B If a client is unable to take selective phosphodiesterase type 5 inhibitors, unwilling to try injectable medications, and not a candidate for surgery, a mechanical device such as a vacuum constriction device (VCD) may be prescribed.

The nurse is caring for a client who presents with an exacerbation of hypertension. While obtaining the nursing admission history, the nurse learns that he recently stopped taking his blood pressure medication. When asked why, he is initially reluctant to answer but eventually states that it made him 'have problems in the bedroom.' What is the cause of this client's erectile dysfunction? A. Lifestyle choices B. Latrogenic C. Hormonal D. Psychological

B Latrogenic causes of ED are side effects of medication and surgical procedures.

The nurse is teaching a client about treatment options for ED. Which explanation regarding pharmacological treatment is the most appropriate? A. They allow a man to relax enough to reduce the psychological stress of ED in order to achieve an erection B. They help a man achieve an erection during sexual stimulation by enhancing the effects of nitrous oxide to relax the smooth muscle of the penis and increase blood flow C. They dilate blood vessels all over the body except in the penis, to allow the man to achieve an erection D. They constrict blood flow to other parts of the body in order to shunt it to the penis during sexual stimulation

B Selective phosphodiesterase type 5 inhibitors enhance erections in the presence of sexual stimulation. They increase the effects of nitrous oxide to relax smooth muscle in the penis and increase blood flow during sexual stimulation.

The client is taking sildenafil orally for erectile dysfunction. What instruction should the nurse give the client? A. Sildenafil may be taken more than one time per day B. The HCP should be notified promptly if the client experiences sudden or diminished vision C. Sildenafil offers protection again some STDs D. Sildenafil does not require sexual stimulation to work

B The client should notify his HCP promptly if he experiences sudden or decreased vision loss in one or both eyes.
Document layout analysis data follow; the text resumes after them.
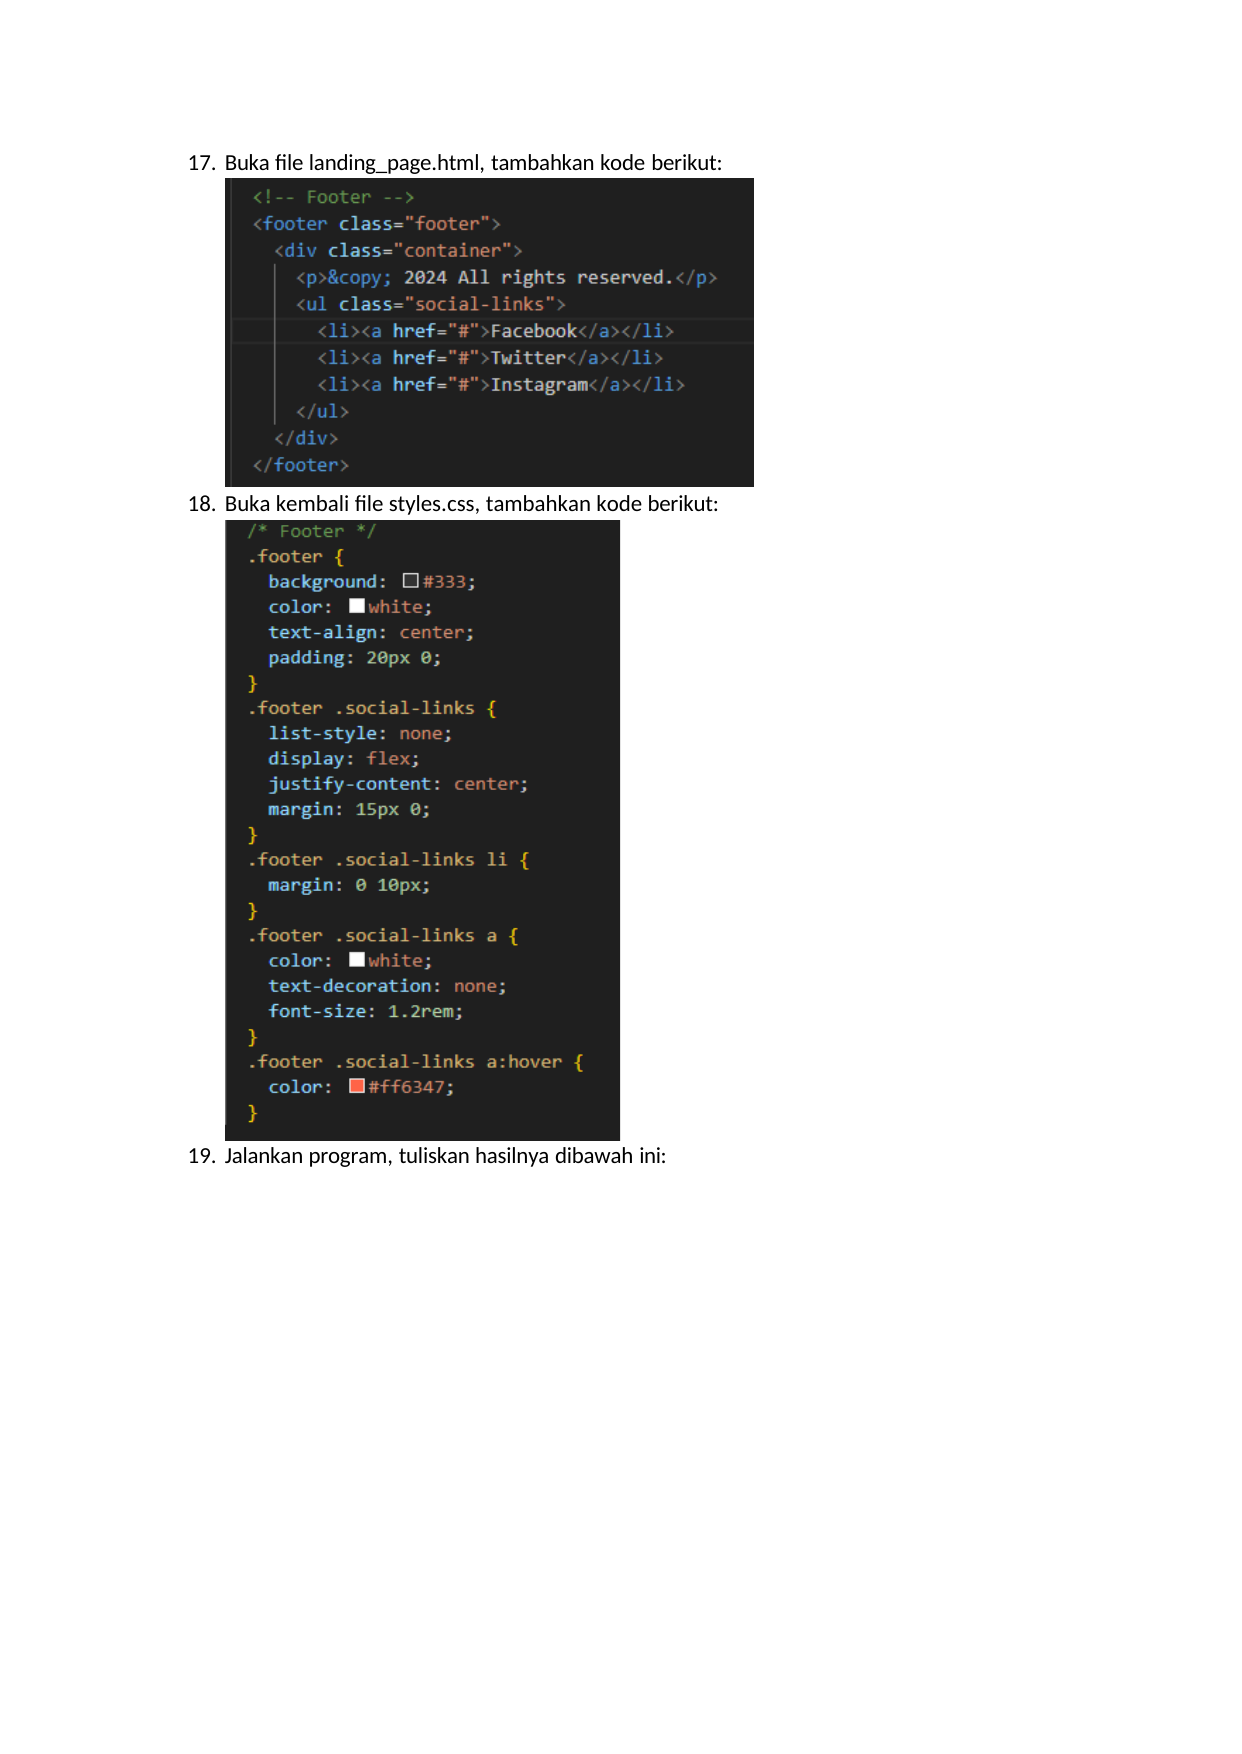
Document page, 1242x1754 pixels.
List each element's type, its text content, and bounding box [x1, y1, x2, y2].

picture [225, 520, 621, 1141]
list Jalankan program, tuliskan hasilnya dibawah ini: [187, 1141, 1168, 1169]
list Buka kembali file styles.css, tambahkan kode berikut: [187, 179, 1168, 518]
list Buka file landing_page.html, tambahkan kode berikut: [187, 148, 1168, 176]
picture [225, 178, 754, 487]
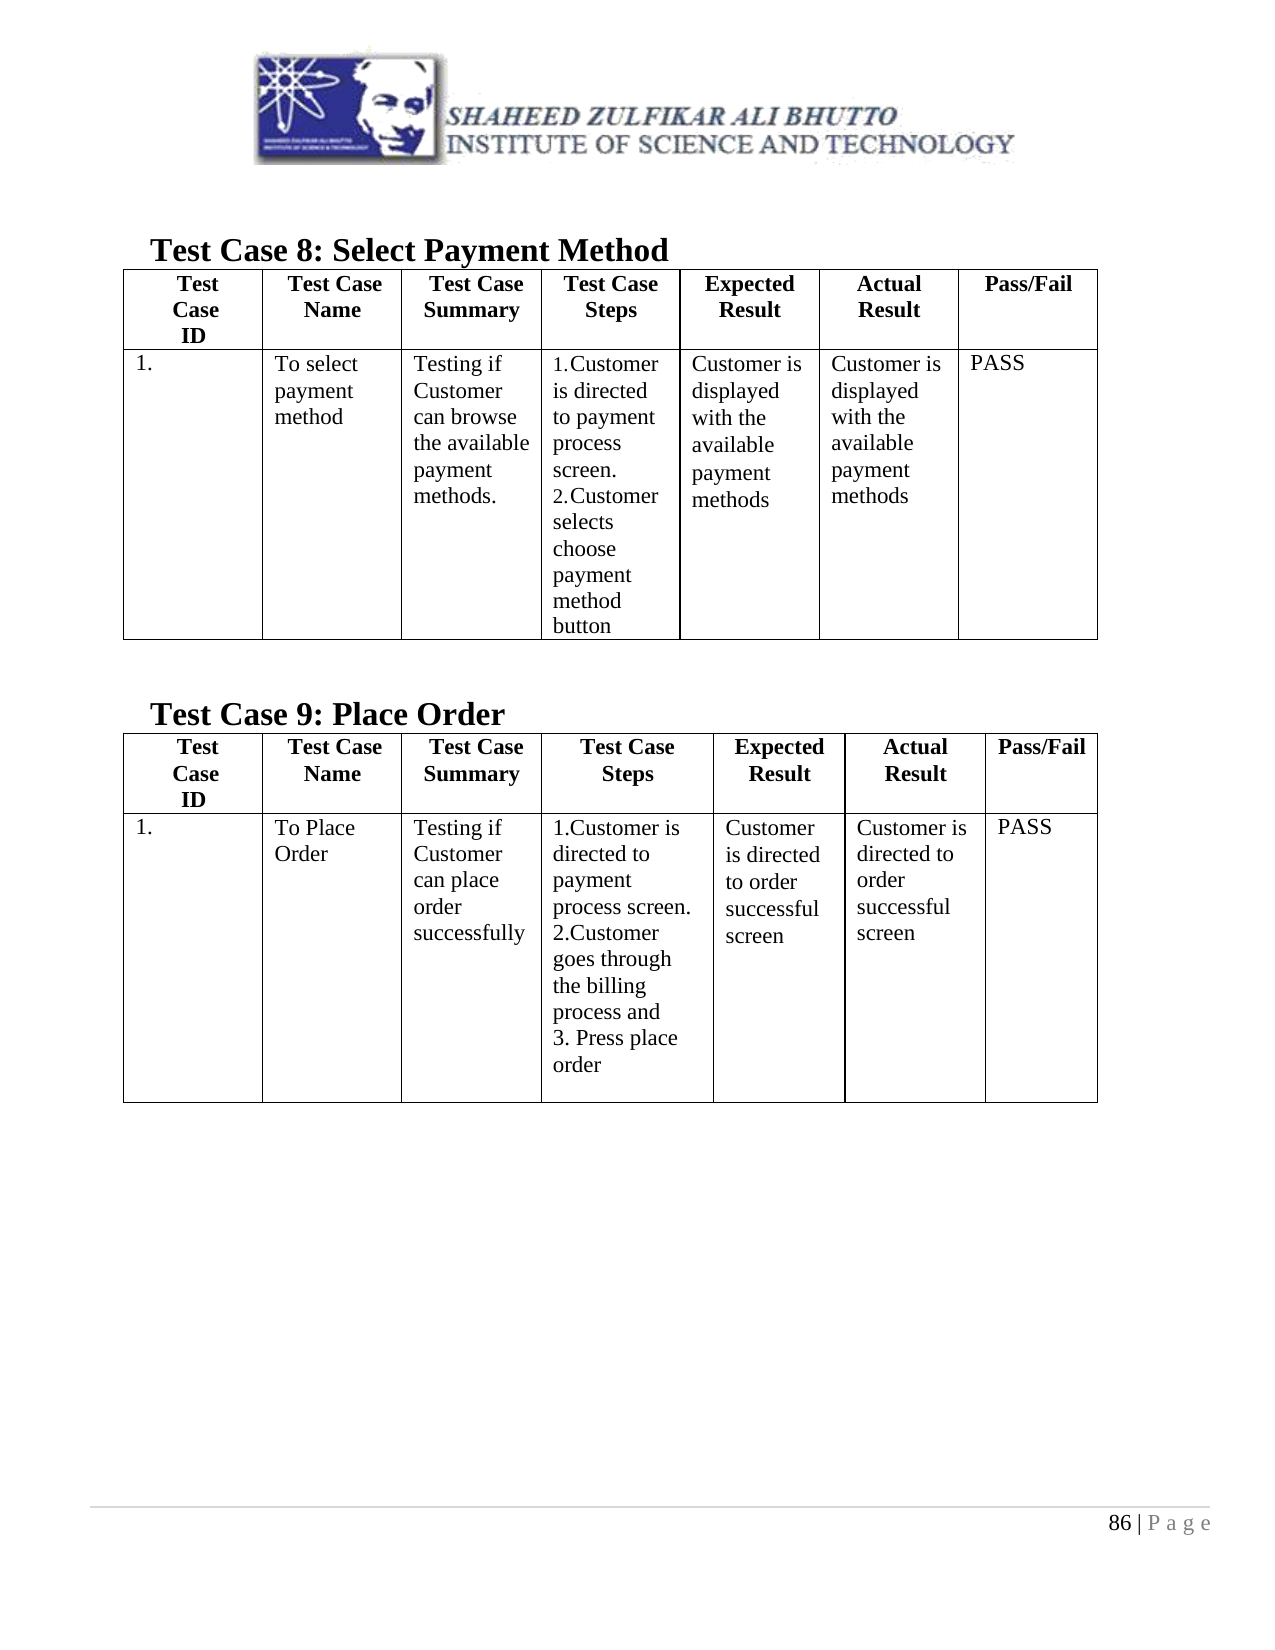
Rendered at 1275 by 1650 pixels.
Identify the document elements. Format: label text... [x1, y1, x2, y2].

table_cell Testing if Customer can browse the available payment methods. [402, 350, 541, 639]
table_header Pass/Fail [959, 270, 1097, 349]
picture [253, 45, 1015, 165]
table_header Test Case Summary [402, 734, 541, 813]
table_header Test Case Steps [542, 734, 713, 813]
table_cell To select payment method [263, 350, 401, 639]
table_header Test Case ID [124, 270, 262, 349]
subtitle Test Case 8: Select Payment Method [150, 231, 1210, 269]
table_cell PASS [959, 350, 1097, 639]
table_header Expected Result [714, 734, 844, 813]
table_cell Testing if Customer can place order successfully [402, 814, 541, 1102]
table_header Expected Result [681, 270, 819, 349]
table_cell 1. [124, 350, 262, 639]
table_header Test Case Name [263, 734, 401, 813]
table_cell Customer is directed to payment process screen. Customer selects choose payment method button [542, 350, 679, 639]
table_header Test Case Steps [542, 270, 679, 349]
table_cell 1.Customer is directed to payment process screen. 2.Customer goes through the billing process and 3. Press place order [542, 814, 713, 1102]
table_header Test Case Name [263, 270, 401, 349]
table_cell Customer is directed to order successful screen [714, 814, 844, 1102]
table_header Actual Result [820, 270, 958, 349]
table_header Test Case Summary [402, 270, 541, 349]
table_header Pass/Fail [986, 734, 1097, 813]
table_cell 1. [124, 814, 262, 1102]
table_header Actual Result [846, 734, 985, 813]
table_header Test Case ID [124, 734, 262, 813]
subtitle Test Case 9: Place Order [150, 694, 1210, 732]
table_cell Customer is displayed with the available payment methods [681, 350, 819, 639]
table_cell PASS [986, 814, 1097, 1102]
table_cell Customer is directed to order successful screen [846, 814, 985, 1102]
table_cell Customer is displayed with the available payment methods [820, 350, 958, 639]
table_cell To Place Order [263, 814, 401, 1102]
The nurse teaches the client with erectile dysfunction about the use of alprostadil via subcutaneous penile injection. Which statement indicates the client needs further teaching? A. "I need to keep the needle sterile before I inject my penis" B. "The erection won't last long after alprostadil is injected" C. "The injection will produce an erection within 30 minutes" D. "I should report if I am feeling dizzy after an injection"

B The nurse should correct the statement about an erection not lasting long. Alprostadil (Caverject) injection therapy has the potential of producing a prolonged erection.